Storage
Understanding blocks
Each block in a Kolme action is made up of essentially five parts:
- Metadata about the block: timestamp, signature, block height, previous block hash, etc.
- The transaction itself: a request from a client to perform some state transformation. This includes messages (individual actions to take, which may be standard Kolme messages or app-specific messages), a submission timestamp, and signature information. (Note: in Kolme, each block always contains exactly one transaction.)
- Any data loads required to reexecute the messages in the transaction.
- Logs generating when running messages.
- The new state of the blockchain. More on this below.
Our goal with Kolme is to maintain a lean chain of blocks that can be used to fully replay the chain history and validate that the state of the blockchain--as claimed by the processor that produces the blocks--is accurate.
What is state?
Now let's return to a question from above: what's the state of the blockchain? It comes down to two pieces of data:
- Framework state: information that Kolme itself maintains about your app chain, such as account balances, public key associations, and bridge contract addresses.
- App state: fully defined by the application. This can be any arbitrary data that an application decides to store.
There are some interesting properties about these pieces of data:
- They can be relatively large, easily in the hundreds of megabytes for active applications.
- The data will change on nearly every single block. For example, the framework state will change every block due to usage of nonces from accounts.
- Most of the data, however, will remain unchanged.
- We need to be able to cheaply clone this data in memory for executing transactions. We need to cheaply clone because we need to be able to maintain the old state, either for supporting concurrent queries or rolling back a failed transaction.
- Since the data is large, we don't want to store the data itself inside a block. Therefore, we store only a hash of the data in a block. As a result, we need to be able to cheaply hash these states.
The storage mechanism of Kolme is built around optimizing for these properties.
MerkleMap
The core data structure we leverage is a MerkleMap. This is a Rust data structure with a BTreeMap-like API. Internally, it is a base16 tree with aggressive caching, clone-on-write functionality, and various other optimizations. It won't be faster than a BTreeMap or HashMap for most operations. However, it provides an incredibly cheap clone (just an Arc clone) and does not require recomputing hashes for unchanged subtrees.

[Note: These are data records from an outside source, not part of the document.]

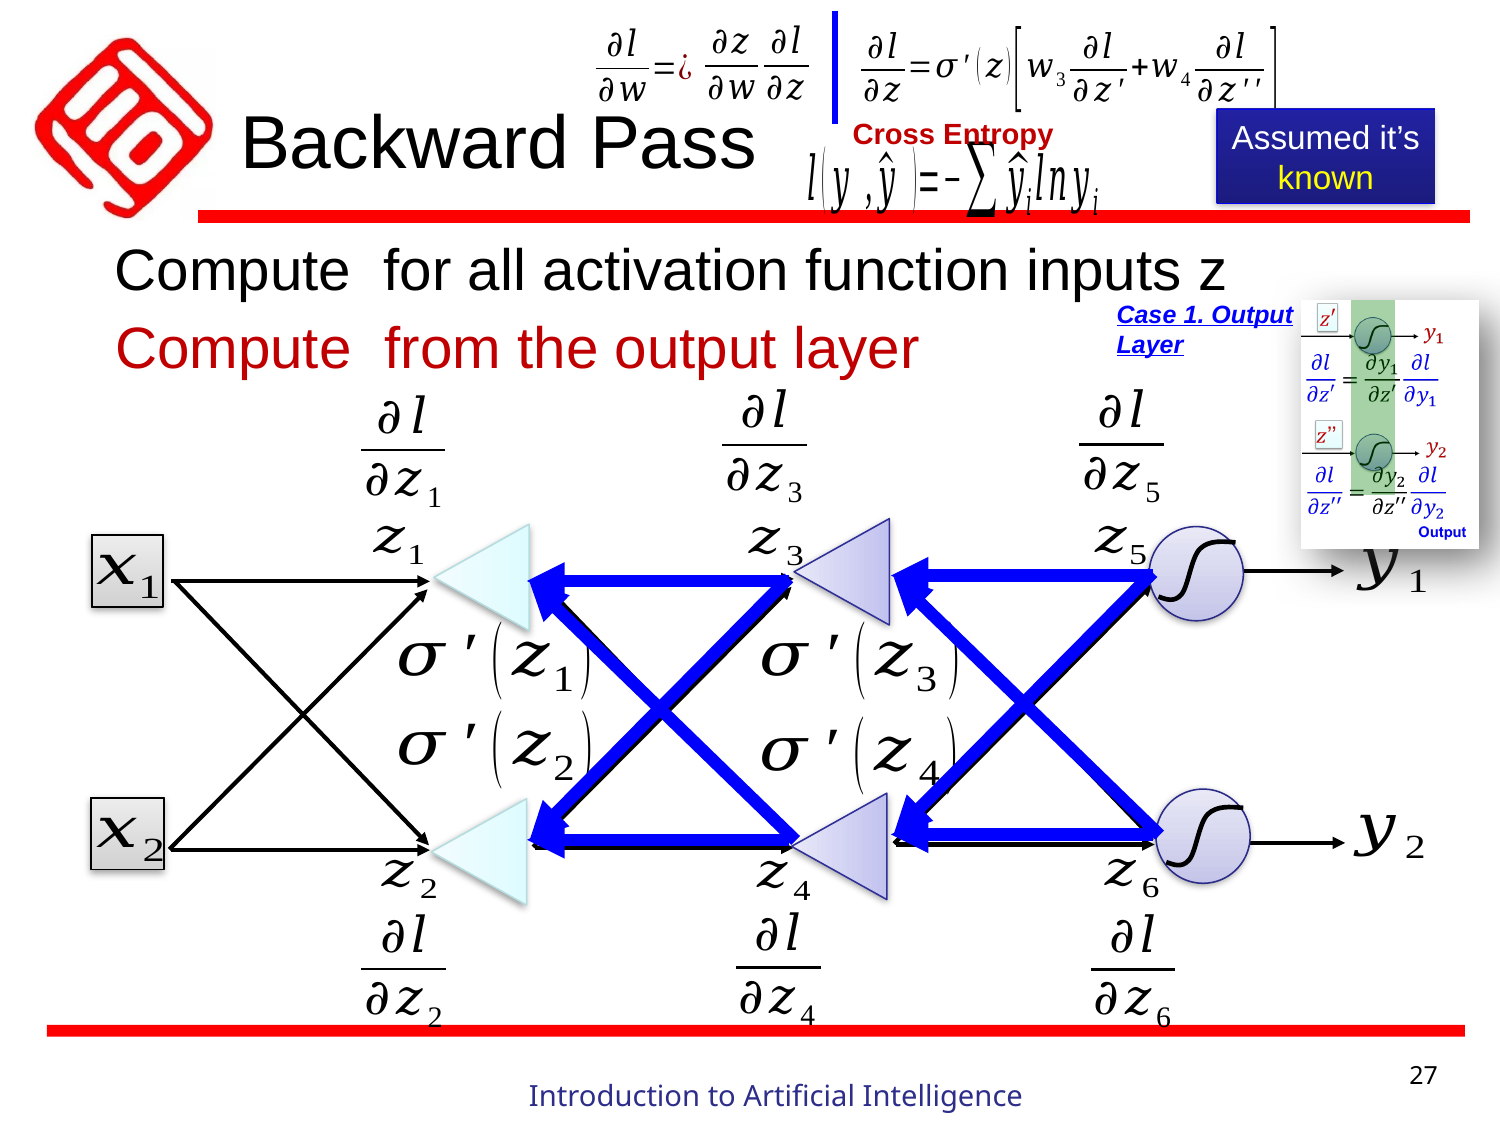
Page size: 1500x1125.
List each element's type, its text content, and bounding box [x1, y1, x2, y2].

picture [1301, 300, 1479, 549]
slide_number 27 [1287, 1051, 1454, 1088]
title Backward Pass [225, 45, 1425, 233]
text_box [434, 799, 528, 906]
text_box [529, 577, 790, 841]
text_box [893, 572, 1154, 835]
text_box [793, 517, 891, 625]
text_box [1163, 545, 1244, 622]
text_box [1165, 804, 1244, 868]
text_box [1156, 788, 1251, 885]
text_box [797, 792, 888, 901]
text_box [168, 581, 431, 851]
text_box [433, 523, 530, 629]
text_box [1148, 525, 1230, 592]
text_box Case 1. Output Layer [1101, 291, 1319, 366]
picture [31, 34, 216, 221]
text_box Cross Entropy [837, 108, 1177, 158]
text_box Assumed it’s known [1216, 108, 1435, 204]
text_box [1163, 539, 1236, 602]
footer Introduction to Artificial Intelligence [456, 1069, 1097, 1125]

By using the merkle-map package for maintaining framework and app state, a Kolme application gets aggressive data sharing, further reducing the total storage size needed for holding onto state from multiple blocks, without requiring pruning of the data. MerkleMap data can also efficiently be transferred over a network, allowing for fast sync.
Pluggable storage
Kolme offers a pluggable storage backend mechanism. Each storage backend needs to hold onto essentially three pieces of data:
- A mapping between hashes and payloads. This is used by MerkleMapfor storage of state data.
- The block history itself. This contains just the hashes referencing the state, not the state itself.
- Some way of efficiently determining what the latest block is. This may be a separate field, or could be derived from the block history itself (such as a MAXquery on a SQL database).
Additionally, some storage mechanisms provide a mechanism for a construction lock. This is used to allow multiple processors to run in parallel with only one producing a block at a time. This is part of Kolme's high availability mechanism.
The following storage backends are currently provided.
In memory
This is a simple storage mechanism intended only for testing. However, it could potentially be useful for ephemeral services. All data is kept in memory. There is a trivial construction lock provided to allow for better simulated testing.
Fjall
Uses the Fjall crate as a local filesystem key-value store. This backend does not provide any construction lock mechanism.
PostgreSQL
The PostgreSQL backend is primarily intended for high availability processors. It still uses Fjall for Merkle hash storage for efficiency, since in early testing using a PostgreSQL table for storing hashes was too inefficient.
Side note: It may be worth revisiting this in the future, and at the very least have a background synchronization job between hashes in the local Fjall store and the PostgreSQL database. This would allow for faster launch of new nodes in a cluster without needing to synchronize data from other nodes on the network.
In addition to providing storage of the block data within a PostgreSQL table, this backend also provides a construction lock. It leverages advisory locks in PostgreSQL.